Now in the United States, we are still pretty divided by the legacy of slavery. There's a lot of bitterness about it. There's debate about reparations for slavery, about apologies to slavery. We haven't really reached any kind of national consensus about how we should think about and remember slavery. And so we are a little closer to slavery and its legacy for our society, perhaps, than the British seemed to be.
MARTIN: Now, I know as an historian, you're more interested in the world of what is as supposed to the world of what should be. But would you like to see this date acknowledged in a more overt fashion in the U.S.? Do you think that would be useful?
Prof. FONER: I think what we remember in history, as I said, tells us a lot of ourselves. I would like to see January 1st, 1808 remembered as an important turning point. It was the first time, really, that Congress stigmatized, at least, an aspect of slavery as immoral, illegitimate and worthy of being prohibited. And it did raise the question of slavery itself - even though it didn't lead directly to the abolition of slavery.
Half a century later, Abraham Lincoln, in the Lincoln-Douglas debates, would say, look. You know, the Southerners claim they have a right of property in slaves. Well, why, then, is the importation of slaves wrong? Why don't they just keep importing slaves if it's no different than any other property? We don't we have a ban on importing any other form of property. Obviously, there is something different about slaves that makes people, you know, feel that this trade is illegitimate. And that is a condemnation of slavery itself.
So I think it was a very important moment. And, of course, one can think what would have happened if the slave traders had continued? There would have been hundreds of thousands of more slaves brought into the country. The South would have grown more powerful, more politically dominant. It probably would have expanded slavery into Cuba, into the Caribbean, into Mexico. More slaves would have led to the United States becoming a slave empire in a way in which many Southerners wanted. And that would have been a terrible fate.
MARTIN: Hmm. And finally, is there any way in which - I guess I'm trying to figure out a way to ask you what you would like us to draw from those events today. Obviously, I think a lot of us are interested in history for lots of different reasons.
Prof. FONER: Yeah, yeah.
MARTIN: And some because of what - how it informs the present. So is there something that you think about or you'd like us to think about in thinking about that date in what it means for us today?
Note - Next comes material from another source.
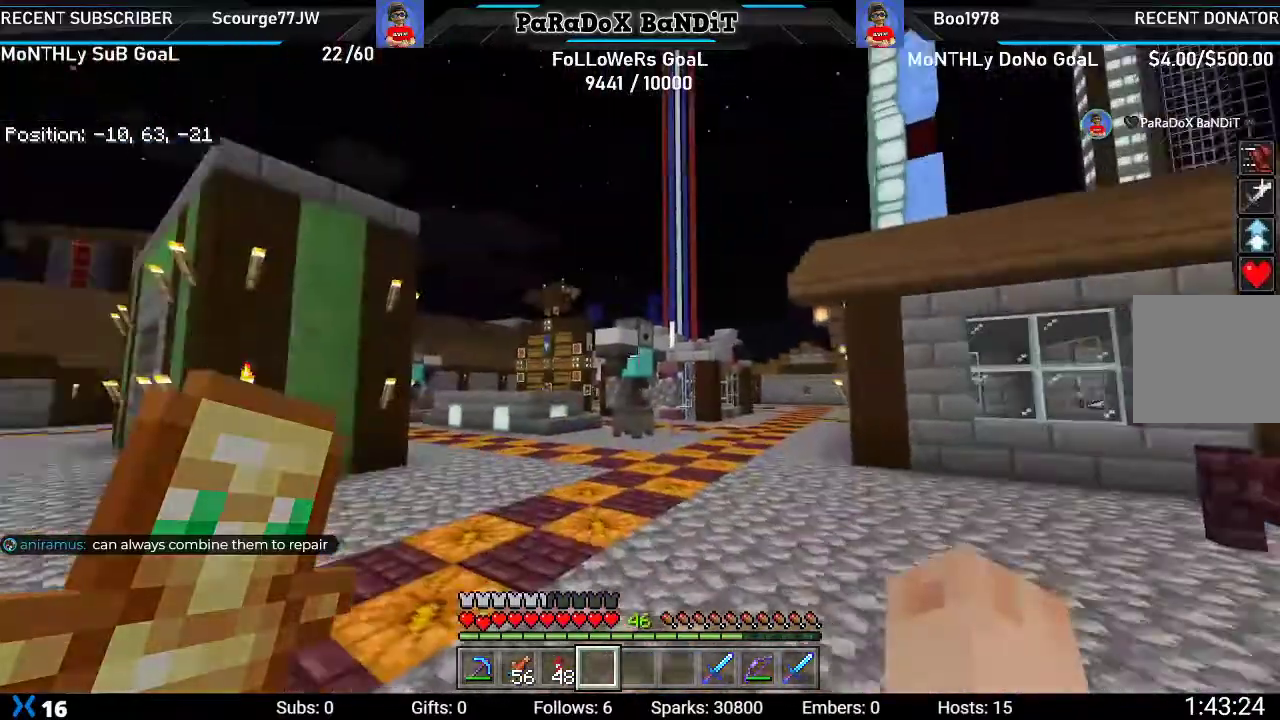
{"buttons": [], "left_stick": "up", "right_stick": "center", "events": [[33, "left_stick", "up"], [150, "right_stick", "center"]]}
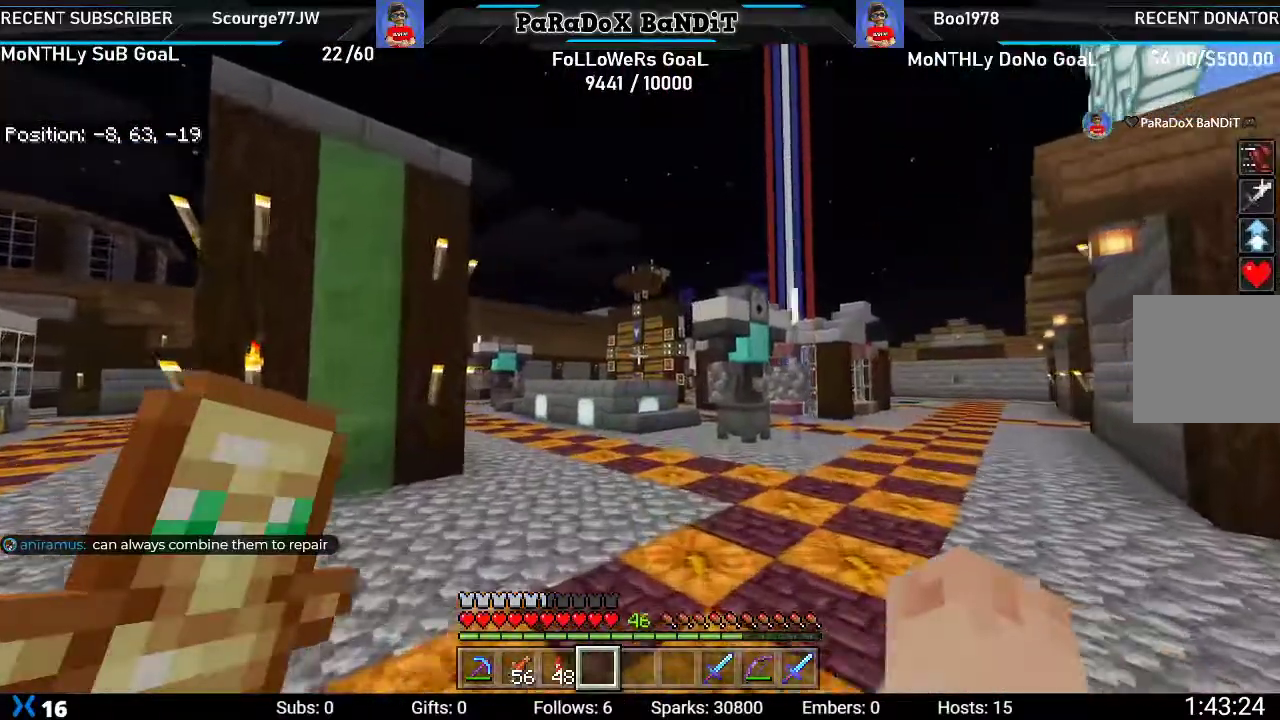
{"buttons": [], "left_stick": "up", "right_stick": "down-right", "events": [[83, "left_stick", "center"], [183, "left_stick", "up"], [183, "right_stick", "right"], [383, "right_stick", "down-right"]]}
Prof. FONER: I think we should remember the movement against the African slave trade, which was an international movement. You might almost say it was the first international human rights movement, of which we have many in existence today. It united people on both sides of the Atlantic in Britain, in Africa, in France, in the United States. It united black people and white people. And it was a noble crusade to really bring about an increase in human rights in this world. It didn't solve all the problems. It did not abolish slavery immediately. But I think it is something that we can all look back on with pride. And, you know, as a model for movements now, two centuries later, which are trying to - in an international manner - uphold the principle of human rights.
MARTIN: Eric Foner is DeWitt Clinton professor of History at Columbia University. He joined us from his office.
Thank you so much for speaking with us.
Prof. FONER: A pleasure to talk to you.